The student assembly of the Graduate School of Arts and Sciences delivered a forceful rebuke Wednesday night to Yale’s graduate student labor movement, breaking years of silence on the unionization issue.
At its biweekly meeting in the Hall of Graduate Studies, a deeply divided Graduate Student Assembly voted for two resolutions opposing the overall organizing efforts of Local 33 and the election strategy the unofficial union is currently pursuing in court. In a third vote last night, the GSA, which had previously taken no position on any issues involving unions, voted by a wide margin to declare neutrality on graduate student unionization in general.
Still, in a night of tense discussion, the GSA meeting demonstrated that graduate students are profoundly divided on the union question, a controversial topic that has generated fierce debate at Yale since the 1990s.
In August, the National Labor Relations Board ruled that graduate students at private universities are employees and thus have the right to unionize. Last month, Local 33, previously known as the Graduate Employees and Students Organization, filed with the NLRB for union elections in 10 individual graduate school departments. Yale is currently challenging this microunit strategy — a novel approach to unionization that no other graduate student at a public or private university has ever attempted — in federal court in Hartford.
But while the GSA’s rebuff of Local 33 was grounded in long-standing complaints about the union’s recruitment tactics, representatives at the meeting stressed that the GSA vote is not completely representative.
“This [vote] by no means represents every person in this room, or every department in this room,” said GSA chairman Nicholas Vincent GRD ’17, addressing the entire assembly.

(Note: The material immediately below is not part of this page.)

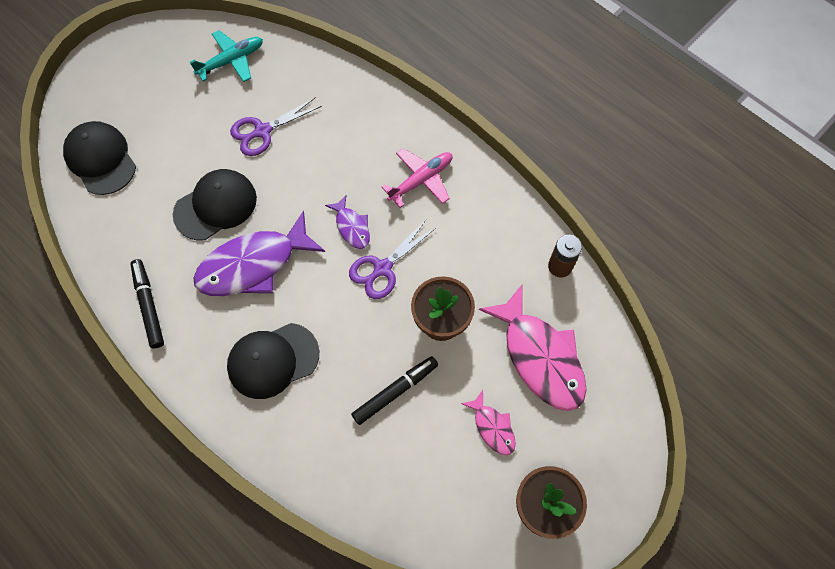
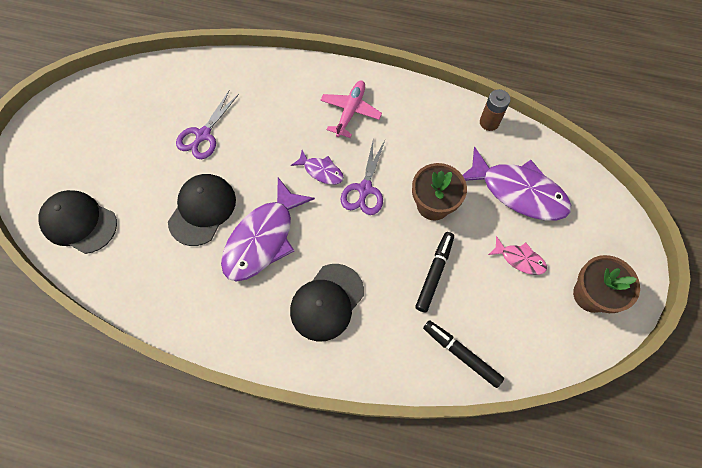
camera: 30 degrees left, 0 degrees up
black marker [130,259,164,349] -> black marker moved to [423,320,504,388]
turquoise plane [189,30,263,82] -> none
pink fish [479,284,586,411] -> purple fish [463,147,571,220]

In recent history, the GSA has never adopted an official position on the question of graduate student unionization, former GSA chairwoman Elizabeth Salm GRD ’18 told the News after the meeting. Last year, before the NLRB’s August decision, the GSA leadership decided that the union issue was insufficiently pressing to justify putting it to a vote, she said.
But as graduate student unions across the nation gain steam, the GSA took a stand last night against the efforts of Local 33, even as it declared neutrality on the more general issue of graduate student unionization.
After an initial period of debate, the GSA voted 45 to 10 to remain neutral on that broad question. But a later vote on whether to remain neutral on the specific efforts of Local 33 ended in a tie. After further debate, the GSA voted 37 to 26 to oppose those efforts, and then voted again, 44 to 17, to oppose the department-by-department election strategy.
“We appreciate the GSA perspective,” Local 33 chairman Aaron Greenberg GRD ’18 said in a statement Wednesday night. “Our focus remains on the graduate teachers who have finally won their right to a federally supervised NLRB election as employees of Yale.”
In the past, Greenberg has claimed that two-thirds of Yale graduate students support the union movement, citing the number of petition signatures and union authorization cards collected by organizers.
At the GSA meeting, many students condemned Local 33’s organizing tactics as overly aggressive, while others insisted that union leaders still have graduate students’ best interests at heart.
GSA representative Fabian Schrey GRD ’19, an economics student, spoke out against what he called the “outrageous” tactics of Local 33, recounting an episode in which union organizers canvassed economics students for petition signatures as they waited to deliver their thesis defenses. According to Schrey, the organizers asked the students to hastily sign a Local 33 petition without reading its contents.
“We have it pretty good. We have a lovely supporting faculty. Our department is our family,” Schrey added. “The only [sense of Local 33] that we as people get is the way you behaved toward us and our department. It’s very hard to make the argument that we would support that.”
Still, he added, “We realize that the GSA ought to represent other departments, which leads us to our general stance that we’re going to be neutral toward unionization.”
Student representative Stephanie Ranks GRD ’20 defended Local 33 at the meeting, emphasizing that the students who run the union, like the rest of the student population, want to improve graduate student life.
However, as the meeting progressed, complaints about Local 33’s organizing tactics piled up, with one student noting that “everyone in this room probably has some GESO boogie-man story.”
After the meeting, all three GSA representatives interviewed expressed frustration about the verdicts and complained that the meeting felt rushed.
“We had a tie vote on neutrality, which is the most beautiful expression of neutrality,” said student representative Connor Williams GRD ’21. “People want neutrality, because that’s the proper position for a body like this to take. Neutrality is the only responsible stance.”
Williams added that the debate, which stretched long past its scheduled ending time, felt hurried, with students given only a few seconds to make their arguments to the assembly.
David DeLeon GRD ’21, a student representative from the English department, expressed similar frustrations, saying that given the wide spectrum of opinions within the GSA, the organization should have remained neutral on all three issues.
There are 80 departmental representatives in the GSA.
Correction, Oct. 6: A previous version of this article stated that the GSA voted 34 to 17 to oppose the department-by-department election strategy. In fact, the GSA voted 44 to 17.